Added README

proofpoint · Oct 13, 2011 · 561d749 · 561d749
1 parent bfa06e8
commit 561d749
Showing 1 changed file with 119 additions and 0 deletions.
diff --git a/README.md b/README.md
@@ -0,0 +1,119 @@
+# JSON Serde for Hive
+
+## Features
+
+* Full support for arrays, maps and structures
+* Automatic column to field mapping using table DDL
+* Map keys are case-insensitive for convenience
+* Optional ignoring of bad records
+
+## Setup
+
+Compile using `mvn clean package`, or download the release JAR:
+
+    curl -L http://bit.ly/mRYaNB > hive-serde-1.0.jar
+
+Register the JAR with Hive:
+
+    add jar hive-serde-1.0.jar;
+
+## Examples
+
+### Simple Table
+
+Create the table:
+
+    CREATE EXTERNAL TABLE message (
+      messageid string,
+      messagesize int
+    )
+    ROW FORMAT SERDE 'com.proofpoint.hive.serde.JsonSerde'
+    LOCATION '/tmp/json';
+
+Corresponding JSON record:
+
+    {
+      "messageId": "34dd0d3c-f53b-11e0-ac12-d3e782dff199",
+      "messageSize": 12345
+    }
+
+Notice that the JSON field names can contain upper case characters.
+
+### Ignoring Errors
+
+Create a table and set the `errors.ignore` serde property:
+
+    CREATE EXTERNAL TABLE message (
+      messageid string,
+      messagesize int
+    )
+    ROW FORMAT SERDE 'com.proofpoint.hive.serde.JsonSerde'
+    WITH SERDEPROPERTIES ('errors.ignore' = 'true')
+    LOCATION '/tmp/json';
+
+With the default `errors.ignore` value of `false`, an error in any record
+will cause the entire query to fail.
+
+When set to `true`, if a record has errors, then every column for that
+record will be `NULL`. This is a limitation of the Hive serde API.
+Unfortunately, it is not possible for the serde to cause Hive to skip the
+record entirely.
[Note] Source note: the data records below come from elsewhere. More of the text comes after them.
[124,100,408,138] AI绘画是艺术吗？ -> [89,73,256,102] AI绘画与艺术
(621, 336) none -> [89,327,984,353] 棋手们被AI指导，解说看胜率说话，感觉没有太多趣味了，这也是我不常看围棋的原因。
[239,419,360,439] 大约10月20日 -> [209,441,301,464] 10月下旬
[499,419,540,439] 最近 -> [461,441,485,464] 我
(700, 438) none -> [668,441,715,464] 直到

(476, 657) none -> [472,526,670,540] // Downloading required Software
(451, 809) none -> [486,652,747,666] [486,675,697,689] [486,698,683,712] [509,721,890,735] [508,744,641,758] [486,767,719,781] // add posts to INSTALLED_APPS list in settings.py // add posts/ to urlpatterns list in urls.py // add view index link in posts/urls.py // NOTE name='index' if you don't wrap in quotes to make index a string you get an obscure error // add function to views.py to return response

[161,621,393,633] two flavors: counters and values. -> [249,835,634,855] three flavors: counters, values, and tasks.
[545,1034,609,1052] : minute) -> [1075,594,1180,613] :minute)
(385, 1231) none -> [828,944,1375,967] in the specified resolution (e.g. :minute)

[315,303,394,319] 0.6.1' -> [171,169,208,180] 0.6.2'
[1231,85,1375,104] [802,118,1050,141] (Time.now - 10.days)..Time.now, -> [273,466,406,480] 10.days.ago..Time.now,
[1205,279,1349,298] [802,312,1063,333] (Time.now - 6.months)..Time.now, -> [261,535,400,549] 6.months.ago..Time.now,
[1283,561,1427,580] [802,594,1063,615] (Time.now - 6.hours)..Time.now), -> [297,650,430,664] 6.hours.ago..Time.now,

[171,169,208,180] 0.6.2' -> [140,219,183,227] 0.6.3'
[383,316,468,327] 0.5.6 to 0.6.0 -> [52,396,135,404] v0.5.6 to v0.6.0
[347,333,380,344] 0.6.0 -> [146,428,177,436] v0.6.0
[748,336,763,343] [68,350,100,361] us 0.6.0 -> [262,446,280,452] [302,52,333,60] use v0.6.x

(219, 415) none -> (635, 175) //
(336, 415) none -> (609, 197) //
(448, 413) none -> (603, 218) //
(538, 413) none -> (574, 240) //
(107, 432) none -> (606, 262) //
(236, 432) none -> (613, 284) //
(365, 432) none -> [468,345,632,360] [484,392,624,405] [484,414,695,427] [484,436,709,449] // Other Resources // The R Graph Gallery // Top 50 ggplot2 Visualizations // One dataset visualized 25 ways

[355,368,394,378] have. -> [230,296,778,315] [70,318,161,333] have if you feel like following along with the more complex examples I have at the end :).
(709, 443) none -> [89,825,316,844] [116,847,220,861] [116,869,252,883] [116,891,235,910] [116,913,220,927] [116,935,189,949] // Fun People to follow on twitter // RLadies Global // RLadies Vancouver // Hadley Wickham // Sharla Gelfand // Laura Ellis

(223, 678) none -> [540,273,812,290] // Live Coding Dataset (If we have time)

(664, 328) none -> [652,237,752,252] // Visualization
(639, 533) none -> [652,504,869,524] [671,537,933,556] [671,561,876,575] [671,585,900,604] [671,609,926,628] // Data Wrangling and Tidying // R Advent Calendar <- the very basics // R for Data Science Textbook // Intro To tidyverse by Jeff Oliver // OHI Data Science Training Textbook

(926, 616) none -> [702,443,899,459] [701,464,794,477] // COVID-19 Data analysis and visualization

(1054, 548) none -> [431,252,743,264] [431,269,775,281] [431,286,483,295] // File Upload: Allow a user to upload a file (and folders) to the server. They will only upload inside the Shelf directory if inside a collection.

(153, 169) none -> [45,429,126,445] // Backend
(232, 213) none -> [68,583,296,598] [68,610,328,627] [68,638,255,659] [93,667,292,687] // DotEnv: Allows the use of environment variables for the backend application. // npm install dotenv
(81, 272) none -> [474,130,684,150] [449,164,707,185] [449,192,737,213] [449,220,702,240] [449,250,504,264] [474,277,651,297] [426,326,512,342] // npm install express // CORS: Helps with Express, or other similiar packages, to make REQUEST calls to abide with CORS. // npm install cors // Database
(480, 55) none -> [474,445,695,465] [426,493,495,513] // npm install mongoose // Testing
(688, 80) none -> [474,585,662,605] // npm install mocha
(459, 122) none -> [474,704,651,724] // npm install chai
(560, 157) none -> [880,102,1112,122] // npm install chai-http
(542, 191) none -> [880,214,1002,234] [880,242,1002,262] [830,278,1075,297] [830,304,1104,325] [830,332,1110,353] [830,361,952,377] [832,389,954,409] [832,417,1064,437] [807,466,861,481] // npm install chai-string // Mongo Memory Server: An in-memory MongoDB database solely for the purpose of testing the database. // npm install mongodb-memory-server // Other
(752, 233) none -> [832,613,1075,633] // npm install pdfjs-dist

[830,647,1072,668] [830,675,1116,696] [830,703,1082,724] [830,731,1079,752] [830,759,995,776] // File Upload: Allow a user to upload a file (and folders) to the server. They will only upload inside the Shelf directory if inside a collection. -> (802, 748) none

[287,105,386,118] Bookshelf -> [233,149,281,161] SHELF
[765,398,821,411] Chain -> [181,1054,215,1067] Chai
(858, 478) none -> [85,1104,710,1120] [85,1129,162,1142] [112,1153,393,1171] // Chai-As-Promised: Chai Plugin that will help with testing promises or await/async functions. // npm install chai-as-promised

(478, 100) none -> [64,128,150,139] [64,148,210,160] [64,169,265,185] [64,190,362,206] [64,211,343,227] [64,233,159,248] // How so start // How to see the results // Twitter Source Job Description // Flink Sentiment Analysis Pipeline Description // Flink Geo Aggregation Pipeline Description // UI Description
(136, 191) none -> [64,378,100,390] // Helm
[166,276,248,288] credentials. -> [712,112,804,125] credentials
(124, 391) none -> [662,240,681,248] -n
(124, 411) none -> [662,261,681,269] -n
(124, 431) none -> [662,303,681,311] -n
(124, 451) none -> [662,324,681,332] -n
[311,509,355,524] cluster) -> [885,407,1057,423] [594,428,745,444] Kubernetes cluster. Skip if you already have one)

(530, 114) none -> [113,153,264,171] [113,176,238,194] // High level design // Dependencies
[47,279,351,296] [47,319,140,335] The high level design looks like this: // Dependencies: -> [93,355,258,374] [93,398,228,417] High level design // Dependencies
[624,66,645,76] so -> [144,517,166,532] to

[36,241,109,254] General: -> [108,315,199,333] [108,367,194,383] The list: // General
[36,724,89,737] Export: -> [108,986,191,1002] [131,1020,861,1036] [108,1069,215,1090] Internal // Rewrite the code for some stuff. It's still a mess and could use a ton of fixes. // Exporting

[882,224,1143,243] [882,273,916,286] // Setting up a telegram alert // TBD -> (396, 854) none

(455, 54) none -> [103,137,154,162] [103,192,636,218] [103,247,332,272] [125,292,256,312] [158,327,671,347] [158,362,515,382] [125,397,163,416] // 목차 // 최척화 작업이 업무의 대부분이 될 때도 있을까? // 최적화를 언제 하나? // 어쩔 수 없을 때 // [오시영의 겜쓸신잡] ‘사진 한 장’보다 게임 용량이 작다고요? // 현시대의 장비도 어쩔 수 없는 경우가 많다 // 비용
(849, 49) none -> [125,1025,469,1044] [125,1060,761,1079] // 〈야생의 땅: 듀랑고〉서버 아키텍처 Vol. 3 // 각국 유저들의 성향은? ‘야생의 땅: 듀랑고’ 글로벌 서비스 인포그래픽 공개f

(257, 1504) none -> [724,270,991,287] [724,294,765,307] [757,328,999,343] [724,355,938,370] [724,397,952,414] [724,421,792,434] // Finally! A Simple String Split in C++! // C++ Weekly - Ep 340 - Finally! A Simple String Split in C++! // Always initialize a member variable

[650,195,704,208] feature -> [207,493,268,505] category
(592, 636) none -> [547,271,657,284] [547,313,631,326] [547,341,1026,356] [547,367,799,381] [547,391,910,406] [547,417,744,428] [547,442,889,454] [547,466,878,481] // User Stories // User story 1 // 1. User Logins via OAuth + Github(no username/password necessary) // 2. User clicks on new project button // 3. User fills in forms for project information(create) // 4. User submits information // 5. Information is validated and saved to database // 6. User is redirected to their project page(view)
However, if you have a column that is never `NULL`, such
+as the primary key, you can use this column to filter out bad records:
+
+    SELECT * FROM message WHERE messageid IS NOT NULL;
+
+This logic can be encapsulated into a view:
+
+    CREATE VIEW v_message AS
+    SELECT * FROM message WHERE messageid IS NOT NULL;
+
+### Nested Structures
+
+Create the table:
+
+    CREATE EXTERNAL TABLE message (
+      messageid string,
+      messagesize int,
+      sender string,
+      recipients array<string>,
+      messageparts array<struct<
+        extension: string,
+        size: int
+      >>,
+      headers map<string,string>
+    )
+    ROW FORMAT SERDE 'com.proofpoint.hive.serde.JsonSerde'
+    LOCATION '/tmp/json';
+
+Corresponding JSON record:
+
+    {
+      "messageId": "34dd0d3c-f53b-11e0-ac12-d3e782dff199",
+      "messageSize": 12345,
+      "sender": "alice@example.com",
+      "recipients": ["joe@example.com", "bob@example.com"],
+      "messageParts": [
+        {
+          "extension": "pdf",
+          "size": 4567
+        },
+        {
+          "extension": "jpg",
+          "size": 9451
+        }
+      ],
+      "headers": {
+        "Received-SPF": "pass",
+        "X-Broadcast-Id": "9876"
+      }
+    }
+
+Query the table:
+
+    SELECT
+      messageid,
+      recipients[0],
+      SIZE(recipients) AS recipient_count,
+      messageParts[0].extension,
+      headers['received-spf']
+    FROM message;